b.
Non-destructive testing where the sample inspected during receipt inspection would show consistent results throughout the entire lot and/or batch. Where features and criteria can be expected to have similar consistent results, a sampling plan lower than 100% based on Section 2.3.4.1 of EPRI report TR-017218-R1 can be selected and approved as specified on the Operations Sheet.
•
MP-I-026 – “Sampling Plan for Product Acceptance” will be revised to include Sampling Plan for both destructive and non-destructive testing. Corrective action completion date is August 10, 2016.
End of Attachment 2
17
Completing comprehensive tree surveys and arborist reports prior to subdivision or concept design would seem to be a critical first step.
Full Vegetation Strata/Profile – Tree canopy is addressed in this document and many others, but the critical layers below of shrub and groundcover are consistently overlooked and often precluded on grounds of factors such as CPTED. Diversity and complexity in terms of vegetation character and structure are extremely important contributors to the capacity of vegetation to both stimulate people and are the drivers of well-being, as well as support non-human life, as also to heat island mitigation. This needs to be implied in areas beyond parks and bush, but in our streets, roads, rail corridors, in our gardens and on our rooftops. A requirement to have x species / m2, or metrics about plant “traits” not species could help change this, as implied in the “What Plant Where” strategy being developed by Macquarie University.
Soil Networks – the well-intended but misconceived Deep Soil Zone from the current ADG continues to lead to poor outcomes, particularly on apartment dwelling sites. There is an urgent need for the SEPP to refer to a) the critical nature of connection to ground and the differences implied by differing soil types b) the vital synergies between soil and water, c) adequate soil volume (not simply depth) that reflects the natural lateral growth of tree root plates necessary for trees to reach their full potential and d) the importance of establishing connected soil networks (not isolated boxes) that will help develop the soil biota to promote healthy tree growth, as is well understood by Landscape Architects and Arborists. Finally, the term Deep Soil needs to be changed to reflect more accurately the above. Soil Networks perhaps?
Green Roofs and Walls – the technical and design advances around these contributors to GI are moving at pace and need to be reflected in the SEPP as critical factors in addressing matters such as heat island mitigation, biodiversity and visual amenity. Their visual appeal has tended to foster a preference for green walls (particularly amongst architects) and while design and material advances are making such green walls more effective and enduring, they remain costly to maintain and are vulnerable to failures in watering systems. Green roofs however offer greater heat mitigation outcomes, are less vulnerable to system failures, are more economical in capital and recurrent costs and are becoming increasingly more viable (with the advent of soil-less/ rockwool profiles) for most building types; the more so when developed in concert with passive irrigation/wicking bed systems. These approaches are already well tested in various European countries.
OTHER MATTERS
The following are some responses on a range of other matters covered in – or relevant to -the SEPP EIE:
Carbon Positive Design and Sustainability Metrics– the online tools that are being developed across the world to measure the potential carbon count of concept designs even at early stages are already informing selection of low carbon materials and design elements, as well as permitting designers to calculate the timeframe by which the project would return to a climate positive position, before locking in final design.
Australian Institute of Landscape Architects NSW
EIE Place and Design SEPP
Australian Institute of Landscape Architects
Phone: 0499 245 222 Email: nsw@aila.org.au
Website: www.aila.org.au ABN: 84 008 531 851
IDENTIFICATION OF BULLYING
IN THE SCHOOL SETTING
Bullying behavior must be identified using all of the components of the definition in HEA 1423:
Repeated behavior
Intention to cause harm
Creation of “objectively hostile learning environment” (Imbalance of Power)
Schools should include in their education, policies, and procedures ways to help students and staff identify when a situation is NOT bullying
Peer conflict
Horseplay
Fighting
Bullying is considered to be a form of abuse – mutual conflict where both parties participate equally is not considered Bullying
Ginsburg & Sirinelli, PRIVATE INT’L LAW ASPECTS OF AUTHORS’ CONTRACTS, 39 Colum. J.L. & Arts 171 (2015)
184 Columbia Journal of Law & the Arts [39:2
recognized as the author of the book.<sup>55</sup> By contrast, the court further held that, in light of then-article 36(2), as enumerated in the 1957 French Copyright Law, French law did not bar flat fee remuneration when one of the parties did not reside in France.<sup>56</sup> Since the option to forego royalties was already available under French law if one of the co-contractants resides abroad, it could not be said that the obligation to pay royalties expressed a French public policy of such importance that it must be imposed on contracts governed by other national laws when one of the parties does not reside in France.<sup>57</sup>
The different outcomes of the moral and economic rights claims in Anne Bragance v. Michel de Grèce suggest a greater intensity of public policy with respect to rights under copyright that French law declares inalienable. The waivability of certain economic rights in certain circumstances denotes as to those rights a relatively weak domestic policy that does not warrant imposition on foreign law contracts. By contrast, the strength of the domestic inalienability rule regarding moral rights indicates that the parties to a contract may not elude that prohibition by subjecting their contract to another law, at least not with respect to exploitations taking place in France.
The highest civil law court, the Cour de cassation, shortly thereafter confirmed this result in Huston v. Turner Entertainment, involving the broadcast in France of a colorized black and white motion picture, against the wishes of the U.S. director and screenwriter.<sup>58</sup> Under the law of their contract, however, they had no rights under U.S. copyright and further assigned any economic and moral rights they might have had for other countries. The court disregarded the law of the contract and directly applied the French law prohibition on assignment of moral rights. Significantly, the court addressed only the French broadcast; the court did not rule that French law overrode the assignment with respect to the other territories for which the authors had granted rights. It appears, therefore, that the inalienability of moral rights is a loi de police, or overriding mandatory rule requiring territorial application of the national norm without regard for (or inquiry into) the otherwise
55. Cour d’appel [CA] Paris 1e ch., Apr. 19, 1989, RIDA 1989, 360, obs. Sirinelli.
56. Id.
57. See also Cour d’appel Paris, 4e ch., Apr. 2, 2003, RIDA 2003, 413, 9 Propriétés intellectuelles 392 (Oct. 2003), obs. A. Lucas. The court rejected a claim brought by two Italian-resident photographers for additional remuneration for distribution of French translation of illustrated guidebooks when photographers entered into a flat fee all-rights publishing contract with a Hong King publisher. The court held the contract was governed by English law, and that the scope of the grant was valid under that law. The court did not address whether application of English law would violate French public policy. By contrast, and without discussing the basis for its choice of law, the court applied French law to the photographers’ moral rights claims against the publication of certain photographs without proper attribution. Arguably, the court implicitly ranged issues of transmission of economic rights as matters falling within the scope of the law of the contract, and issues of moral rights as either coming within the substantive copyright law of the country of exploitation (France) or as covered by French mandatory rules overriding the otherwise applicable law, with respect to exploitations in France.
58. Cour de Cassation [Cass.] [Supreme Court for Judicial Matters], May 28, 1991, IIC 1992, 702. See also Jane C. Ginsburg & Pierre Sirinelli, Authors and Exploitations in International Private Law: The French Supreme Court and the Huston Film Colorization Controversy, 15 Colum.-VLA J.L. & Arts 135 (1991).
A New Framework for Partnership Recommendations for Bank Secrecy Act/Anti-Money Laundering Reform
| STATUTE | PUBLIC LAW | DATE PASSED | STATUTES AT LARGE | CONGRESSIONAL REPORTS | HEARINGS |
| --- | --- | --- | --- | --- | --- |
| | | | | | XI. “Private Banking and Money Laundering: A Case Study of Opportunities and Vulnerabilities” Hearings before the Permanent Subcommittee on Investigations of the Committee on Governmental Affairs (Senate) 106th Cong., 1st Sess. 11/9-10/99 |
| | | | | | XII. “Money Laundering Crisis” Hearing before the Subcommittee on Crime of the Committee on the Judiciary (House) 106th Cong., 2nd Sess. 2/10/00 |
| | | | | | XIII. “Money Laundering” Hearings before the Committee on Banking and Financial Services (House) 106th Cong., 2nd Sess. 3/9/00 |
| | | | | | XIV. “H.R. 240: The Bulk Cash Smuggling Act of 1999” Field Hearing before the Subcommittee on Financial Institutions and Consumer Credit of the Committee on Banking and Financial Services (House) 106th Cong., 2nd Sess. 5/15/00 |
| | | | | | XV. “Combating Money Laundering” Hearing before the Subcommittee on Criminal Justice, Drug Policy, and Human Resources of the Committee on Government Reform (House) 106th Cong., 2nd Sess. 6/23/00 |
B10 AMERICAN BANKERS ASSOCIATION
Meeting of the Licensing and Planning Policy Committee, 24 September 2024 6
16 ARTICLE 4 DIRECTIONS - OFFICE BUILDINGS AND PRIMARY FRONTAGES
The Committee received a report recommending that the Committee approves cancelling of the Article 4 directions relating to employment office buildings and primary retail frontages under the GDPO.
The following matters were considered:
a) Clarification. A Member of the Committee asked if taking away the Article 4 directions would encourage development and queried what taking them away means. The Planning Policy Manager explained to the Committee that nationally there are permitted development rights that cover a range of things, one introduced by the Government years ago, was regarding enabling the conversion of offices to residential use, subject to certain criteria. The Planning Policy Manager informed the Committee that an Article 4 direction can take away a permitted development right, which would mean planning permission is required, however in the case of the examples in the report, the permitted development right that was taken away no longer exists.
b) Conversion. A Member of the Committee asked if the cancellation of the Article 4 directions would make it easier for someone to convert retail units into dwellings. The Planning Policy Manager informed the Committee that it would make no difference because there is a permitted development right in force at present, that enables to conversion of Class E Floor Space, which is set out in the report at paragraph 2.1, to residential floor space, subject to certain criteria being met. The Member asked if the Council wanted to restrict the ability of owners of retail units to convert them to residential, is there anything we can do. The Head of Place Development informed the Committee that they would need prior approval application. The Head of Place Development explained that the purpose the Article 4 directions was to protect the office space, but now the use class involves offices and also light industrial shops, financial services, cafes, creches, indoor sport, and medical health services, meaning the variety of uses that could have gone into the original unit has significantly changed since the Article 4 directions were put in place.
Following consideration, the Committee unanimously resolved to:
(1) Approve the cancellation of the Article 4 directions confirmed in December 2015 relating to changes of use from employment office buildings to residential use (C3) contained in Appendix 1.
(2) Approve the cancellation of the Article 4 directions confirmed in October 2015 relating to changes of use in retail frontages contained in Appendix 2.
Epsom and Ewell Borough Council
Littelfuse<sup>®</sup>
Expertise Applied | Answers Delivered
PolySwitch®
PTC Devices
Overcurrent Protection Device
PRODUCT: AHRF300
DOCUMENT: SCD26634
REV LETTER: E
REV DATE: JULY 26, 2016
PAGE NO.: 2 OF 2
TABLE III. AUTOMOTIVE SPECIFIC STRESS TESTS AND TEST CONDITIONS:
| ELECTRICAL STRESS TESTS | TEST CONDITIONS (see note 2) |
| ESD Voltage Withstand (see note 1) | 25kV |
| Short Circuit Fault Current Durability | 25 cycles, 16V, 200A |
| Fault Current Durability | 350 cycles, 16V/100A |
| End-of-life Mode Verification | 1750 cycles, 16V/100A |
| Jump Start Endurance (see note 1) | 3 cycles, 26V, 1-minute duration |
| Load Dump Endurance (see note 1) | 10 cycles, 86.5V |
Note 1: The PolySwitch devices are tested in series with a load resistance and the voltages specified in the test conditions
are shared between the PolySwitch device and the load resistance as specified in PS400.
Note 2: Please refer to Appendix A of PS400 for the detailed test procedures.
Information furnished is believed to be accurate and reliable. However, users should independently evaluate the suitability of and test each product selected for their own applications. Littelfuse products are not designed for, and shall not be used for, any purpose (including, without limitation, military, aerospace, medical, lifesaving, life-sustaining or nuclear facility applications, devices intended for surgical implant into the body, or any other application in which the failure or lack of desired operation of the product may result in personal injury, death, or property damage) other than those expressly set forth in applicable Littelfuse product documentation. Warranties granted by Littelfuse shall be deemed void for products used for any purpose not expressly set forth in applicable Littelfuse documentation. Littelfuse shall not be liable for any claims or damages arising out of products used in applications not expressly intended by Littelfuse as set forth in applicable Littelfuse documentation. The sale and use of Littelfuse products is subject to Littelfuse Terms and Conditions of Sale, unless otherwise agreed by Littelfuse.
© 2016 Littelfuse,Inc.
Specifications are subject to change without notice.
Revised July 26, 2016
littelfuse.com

The problem:
Restate word for word the lines in the material above from the one with "(1) Approve the" to the one with "PAGE NO.: 2 OF 2"; both of those lines count, and nothing else does.

Answer to the exercise:
(1) Approve the cancellation of the Article 4 directions confirmed in December 2015 relating to changes of use from employment office buildings to residential use (C3) contained in Appendix 1.
(2) Approve the cancellation of the Article 4 directions confirmed in October 2015 relating to changes of use in retail frontages contained in Appendix 2.
Epsom and Ewell Borough Council
Littelfuse<sup>®</sup>
Expertise Applied | Answers Delivered
PolySwitch®
PTC Devices
Overcurrent Protection Device
PRODUCT: AHRF300
DOCUMENT: SCD26634
REV LETTER: E
REV DATE: JULY 26, 2016
PAGE NO.: 2 OF 2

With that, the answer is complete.